NTCIR Project
NTCIR-10 SpokenDoc-2 (IR for Spoken Documents)
Research Purpose Use of Test Collection

[JAPANESE] [NTCIR Home] [NTCIR Data Home]

NTCIR-10 SpokenDoc-2 (IR for Spoken Documents)

This test collection is intended to evaluate spoken document retrieval (SDR) targeting lecture speech.
The test collection includes:

100 query terms for evaluating Spoken Term Detection (STD) large-size task
100 query terms for evaluating Spoken Term Detection (STD) moderate-size task + 100 dummy query terms for inexistent Spoken Term Detection (iSTD) task
120 query topics for evaluating Spoken Content Retrieval (SCR) lecture retrieval task
120 query topics for evaluating Spoken Content Retrieval (SCR) passage retrieval task
the golden standard for the 100 query terms for STD moderate-size task
the golden standard for the 100 query terms for STD large-size task
the golden standard (the result of the relevance judgment) for the 120 query topics for SCR lecture retrieval task
tne golden standard (the result of the relevance judgment) for the 120 query topics for SCR passage retrieval task
the scoring tool for STD and iSTD task
the scoring tool for SCR task

Document Data is not included in it. Users are required to obtain it by themselves.
-please see: how to obtain

Collection	Task	Target	Task Data
			Query		Golden standard
			Language	#
NTCIR-10 SpokenDoc-2	STD large-size	CSJ	Japanese	100 query terms	IPU (inter pausal unit) lists in which the query term appeared. (Automatically determined from the manual transcription)
	STD moderate-size, iSTD	SDPWS		100 query terms + 100 dummy query terms
	SCR lecture retrieval	CSJ		120 query topics	Relevance judgment at lecture level.
	SCR passage retrieval	SDPWS		120 query topics	Two-leval relevance judgment for arbitrary-length passages in the documents.

Speech Data

Two sets of speech data are used for this test collection. The STD large-size task and the SCR lecture retrieval task use the Corpus of Spontaneous Japanese (CSJ) as their document data. The other tasks, i.e the STD moderate-size task, the iSTD task, and the SCR passage retrieval task, use the Corpus of Spoken Document Processing Workshop (SDPWS).

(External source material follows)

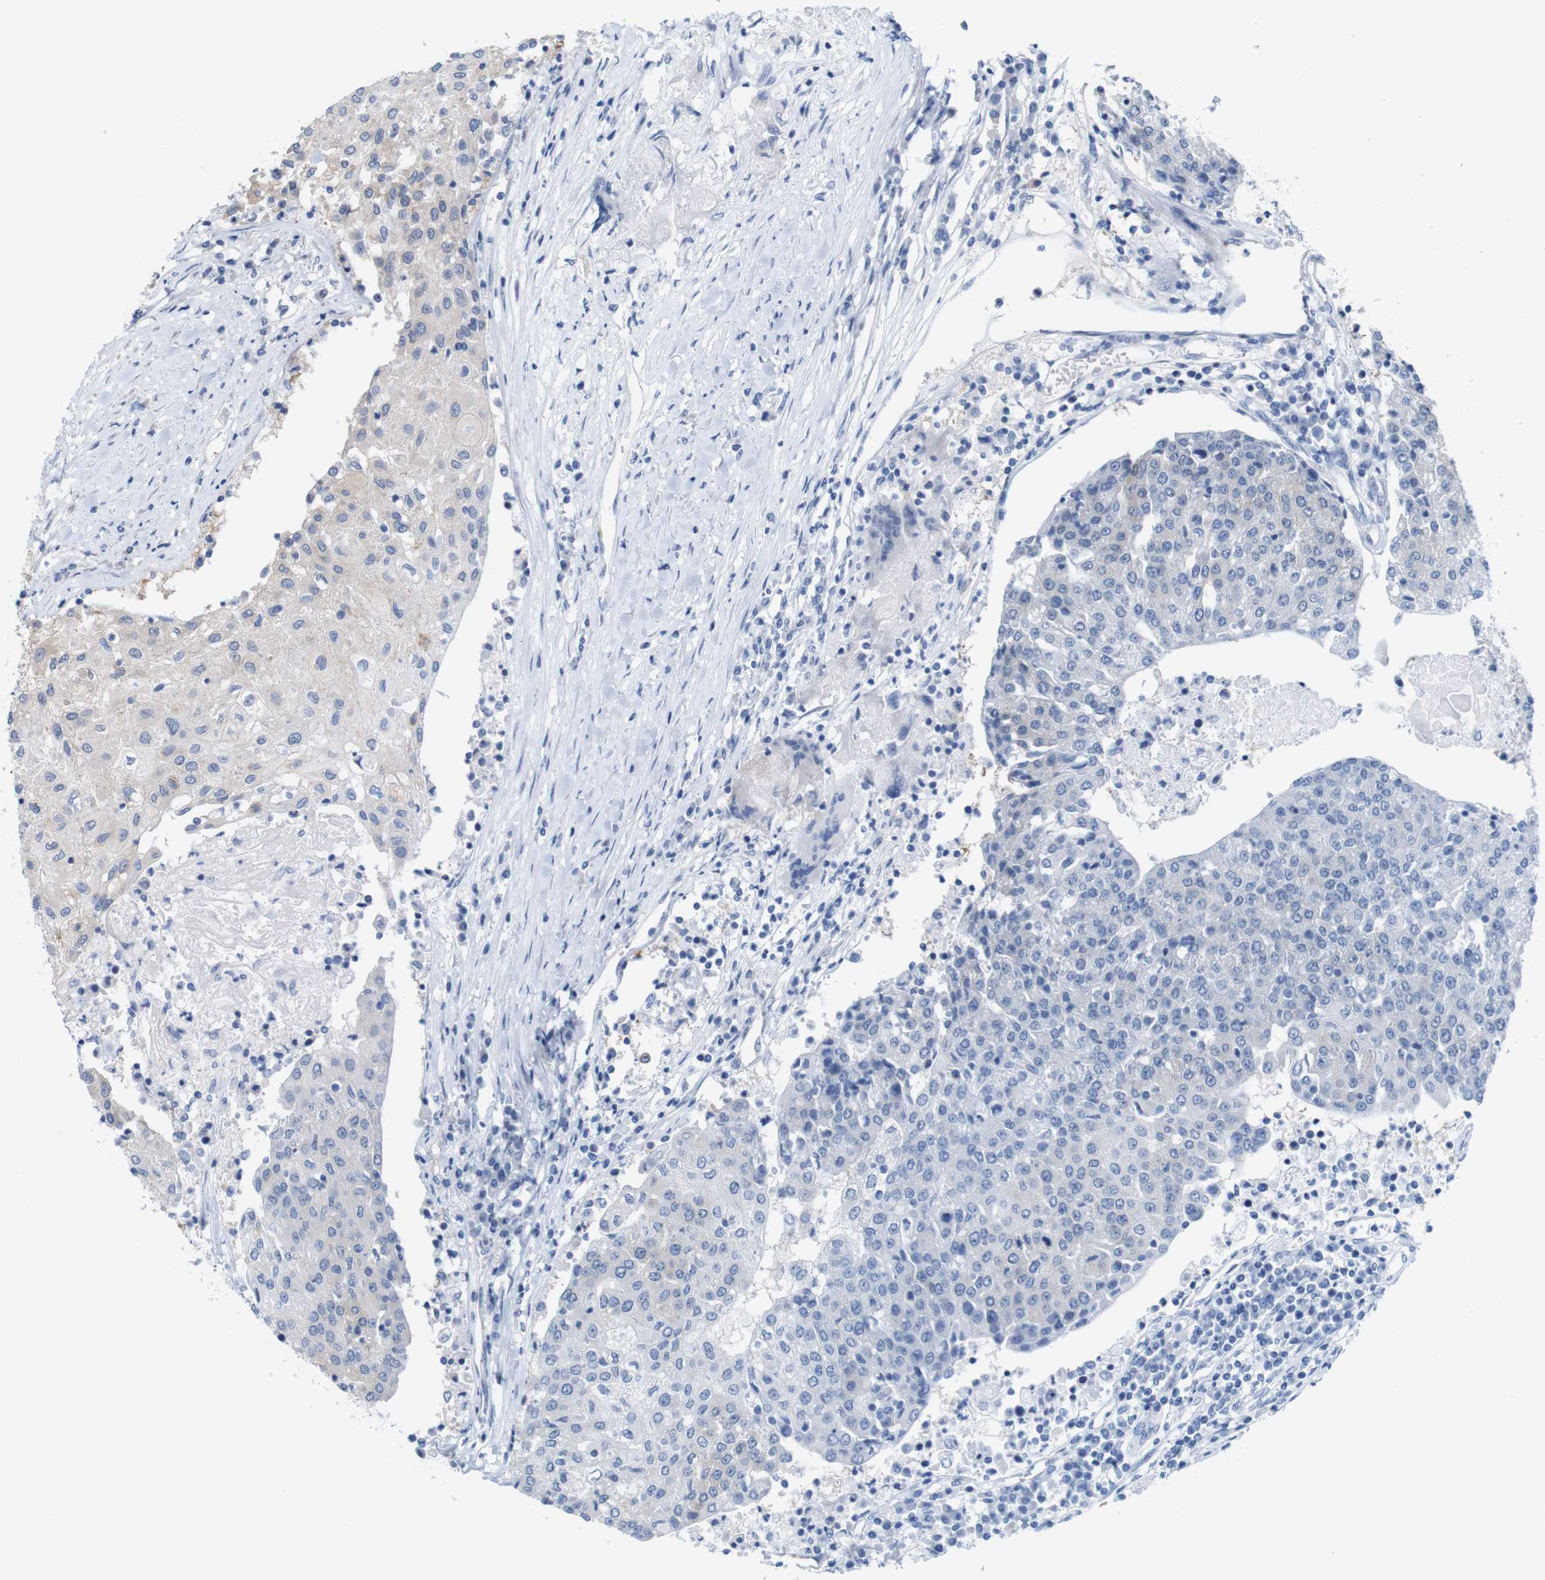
{"staining": {"intensity": "moderate", "quantity": "25%-75%", "location": "cytoplasmic/membranous"}, "tissue": "urothelial cancer", "cell_type": "Tumor cells", "image_type": "cancer", "snomed": [{"axis": "morphology", "description": "Urothelial carcinoma, High grade"}, {"axis": "topography", "description": "Urinary bladder"}], "caption": "Immunohistochemical staining of urothelial cancer reveals medium levels of moderate cytoplasmic/membranous protein expression in approximately 25%-75% of tumor cells.", "gene": "JPH1", "patient": {"sex": "female", "age": 85}}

Corpus of Spontaneous Japanese (CSJ)

The document data is the subset of the Corpus of Spontaneous Japanese (CSJ) released by the National Institute for Japanese Language. The users of the test collection are required to purchase the data by themselves. See CSJ website.

The CSJ includes several kinds of spontaneous speech data, such as lecture speech and spoken monologues, together with their manual transcriptions. Two kinds of lecture speech, i.e. lectures at academic societies and simulated lectures on a given subject, are employed as the document data of the test collection, which amount to 2702 lectures and about 600 hours in length.

Corpus of Spoken Document Processing Workshop (SDPWS)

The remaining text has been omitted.